- Born: Deidre Cash 16 July 1924 Albert Park, Victoria, Australia
- Died: 11 March 1963 (aged 38) Melbourne, Victoria, Australia
- Other name: Criena Rohan
- Education: Melba Conservatorium of Music
- Occupations: Novelist, dancer, singer
- Known for: The Delinquents

= Deirdre Cash =

Australian novelist and singer 1924–1963

Deirdre Cash (16 July 1924 – 11 March 1963) was an Australian novelist, dancer and torch singer, who wrote under her Irish pseudonym Criena Rohan. Her first novel, The Delinquents, that was set in Brisbane, was published in London and described by the Daily Mail as a "back-street Tristan and Isolde".

==Background==
Deirdre Cash was born on 16 July 1924 in Albert Park, Victoria into an Irish-Australian Catholic family. Her father Leo Evaristus Cash, a salesman, had been active in the 1930s New Theatre movement in Melbourne, while her mother Valerie (née Walsh) was an operetta singer. Her parents separated when Valerie and her younger brother were still young.
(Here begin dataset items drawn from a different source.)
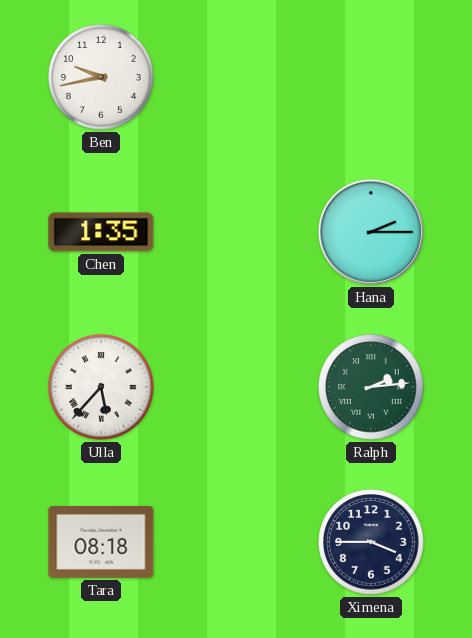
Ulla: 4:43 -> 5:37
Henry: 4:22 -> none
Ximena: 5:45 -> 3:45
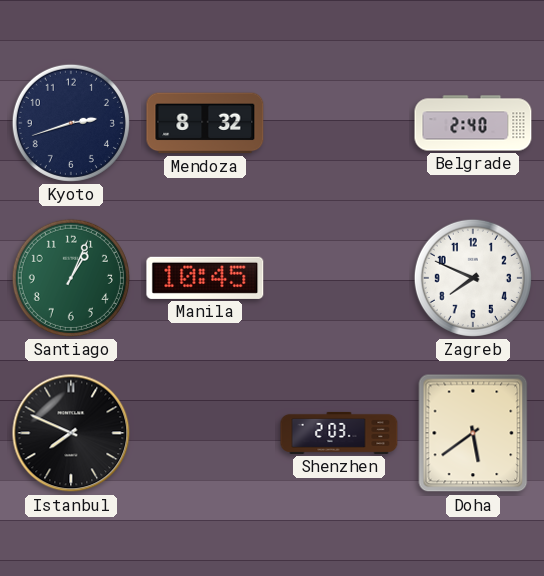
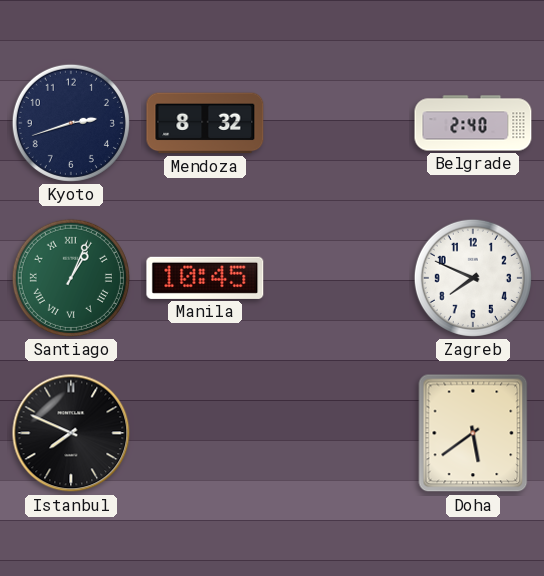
Santiago numerals: Arabic -> Roman
Shenzhen: 2:03 -> none
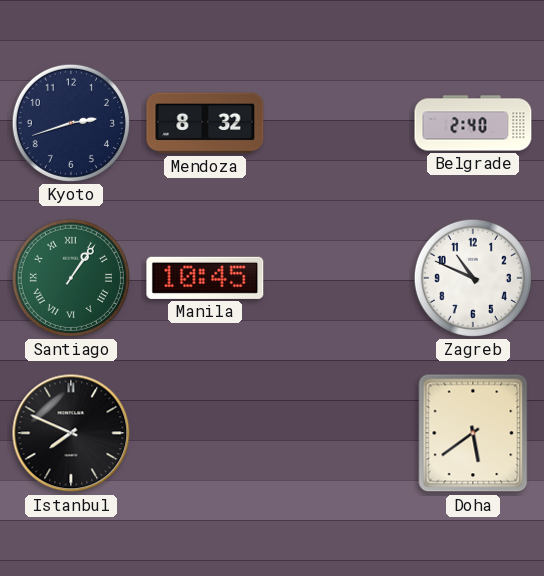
Santiago: 1:04 -> 1:06
Zagreb: 7:49 -> 10:49
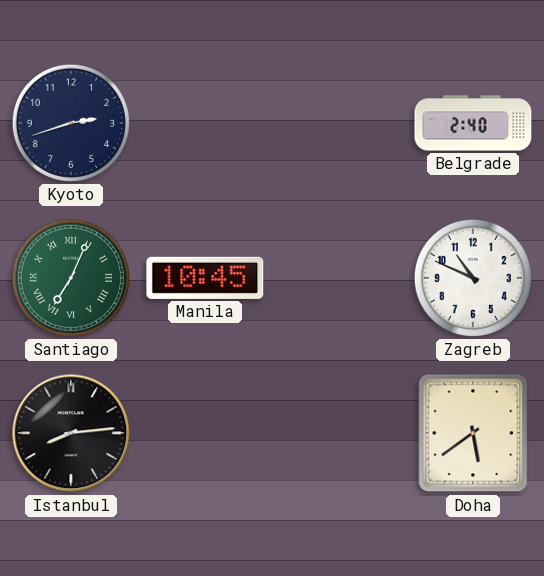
Mendoza: 8:32 -> none
Santiago: 1:06 -> 7:04
Istanbul: 7:49 -> 8:14
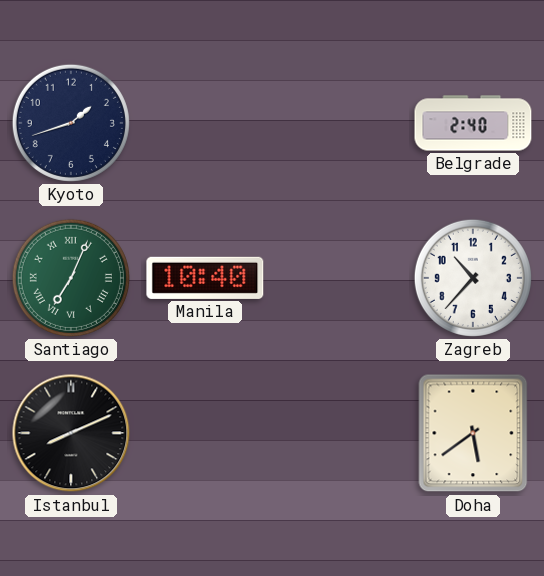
Kyoto: 2:42 -> 1:42
Manila: 10:45 -> 10:40
Zagreb: 10:49 -> 10:37
Istanbul: 8:14 -> 8:11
They were brought up by relatives in Calca, South Australia and then by unmarried aunts in Melbourne.

==Education and singing==
Deirdre boarded at the Convent of Mercy, Mornington, Victoria. After matriculating, Deirdre enrolled at what became the Melba Conservatorium of Music. On 4 February 1948, she married Michael Damian Blackall, a law student, but left her husband and young son to earn a living as a torch singer and teacher of ballroom dancing in Melbourne. She remarried in 1956, to a coastal seaman, Otto Ole Distler Olsen, with whom she lived at various ports.

==Writing==
Cash turned to full-time writing after a bout of illness. Her first book The Delinquents (1962), set in Brisbane, was published in London under the pseudonym Criena Rohan. It was well-received in the London press:
the Times Literary Supplement called Lola's characterization "a triumph". In 1989 the book was turned into a teenage cult film, directed by Chris Thomson and starring Kylie Minogue and Charlie Schlatter.
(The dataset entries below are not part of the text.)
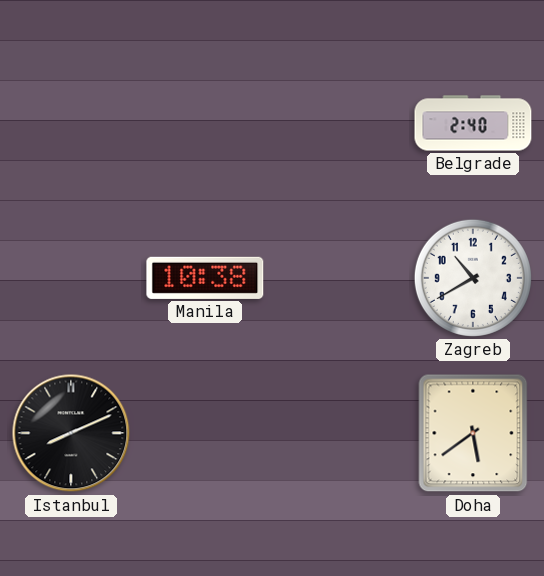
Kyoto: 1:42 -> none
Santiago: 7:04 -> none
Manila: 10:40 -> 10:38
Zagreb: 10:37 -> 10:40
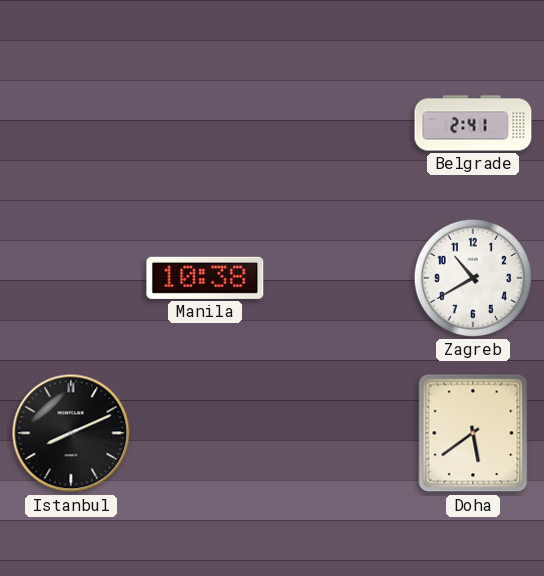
Belgrade: 2:40 -> 2:41
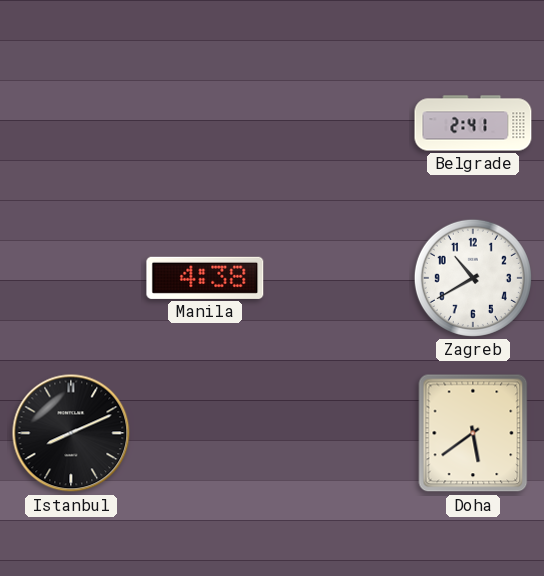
Manila: 10:38 -> 4:38
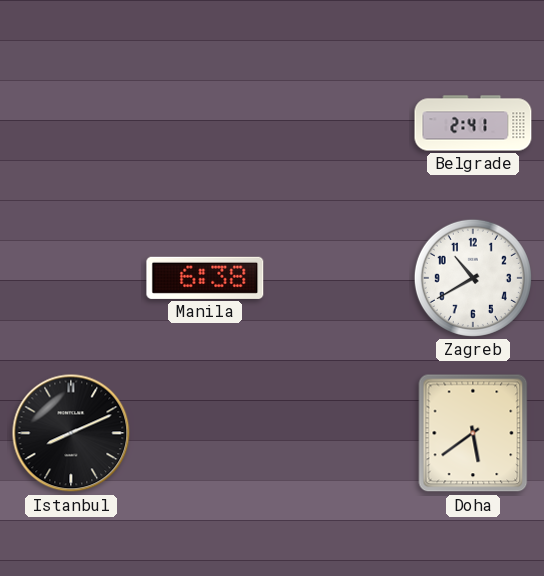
Manila: 4:38 -> 6:38
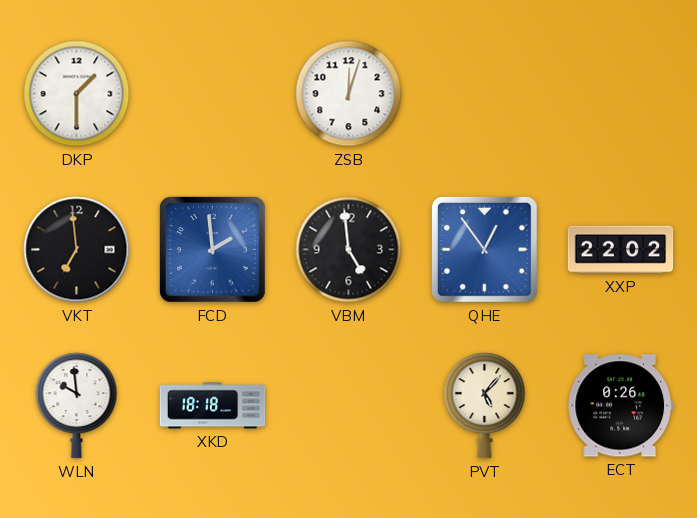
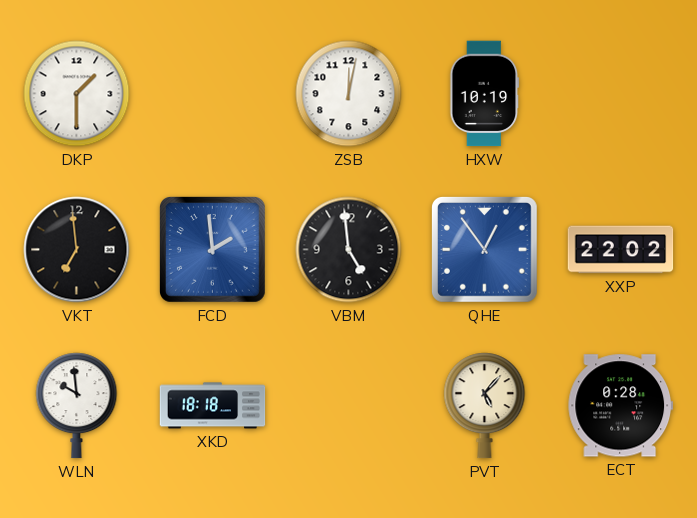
ZSB: 12:03 -> 12:02
HXW: none -> 10:19
ECT: 0:26 -> 0:28
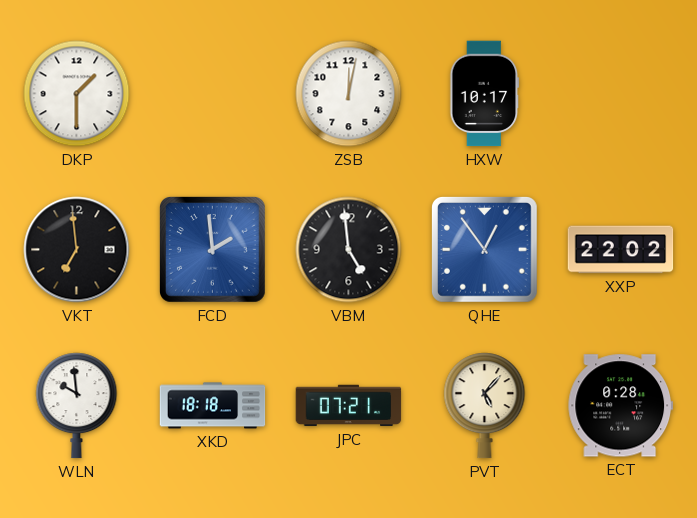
HXW: 10:19 -> 10:17
JPC: none -> 07:21
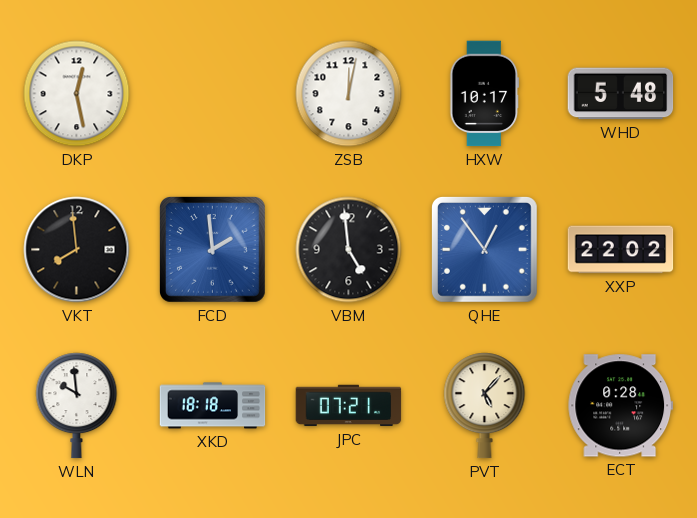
DKP: 1:30 -> 12:28
WHD: none -> 5:48
VKT: 6:59 -> 7:59
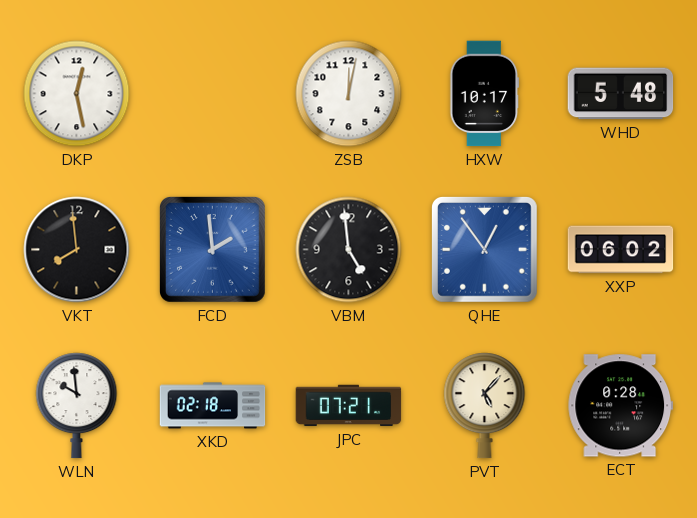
XXP: 22:02 -> 06:02
XKD: 18:18 -> 02:18
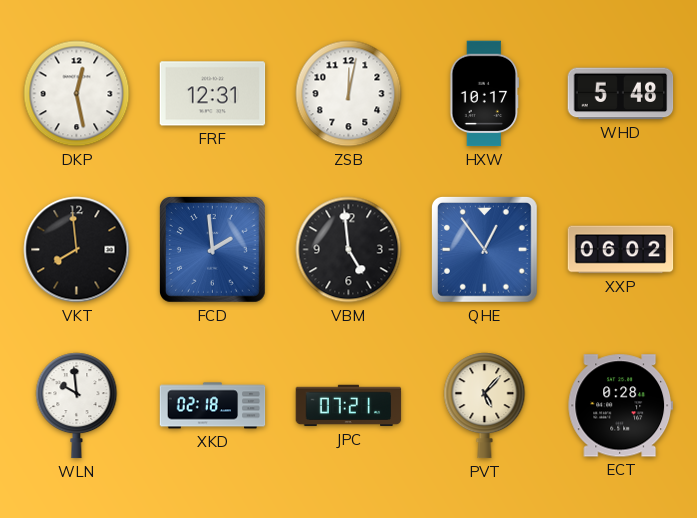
FRF: none -> 12:31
According to a recent literary history of Queensland, the novel was "of a tradition of critical social realism... largely absent from 'home-grown' Brisbane writing in the postwar decades." It notes "the crisp authenticity of the dialogue". The novel was reissued in 2014 by a Melbourne publisher, with an introduction by the fellow Australian novelist Nick Earls.

Cash published her second novel Down by the Dockside, set in Melbourne, in 1963. A possible third work in manuscript, The House with the Golden Door, has never been found. She died of colonic carcinoma in Melbourne on 11 March 1963, aged 38, leaving a husband, a daughter by her second marriage, and a son by her first.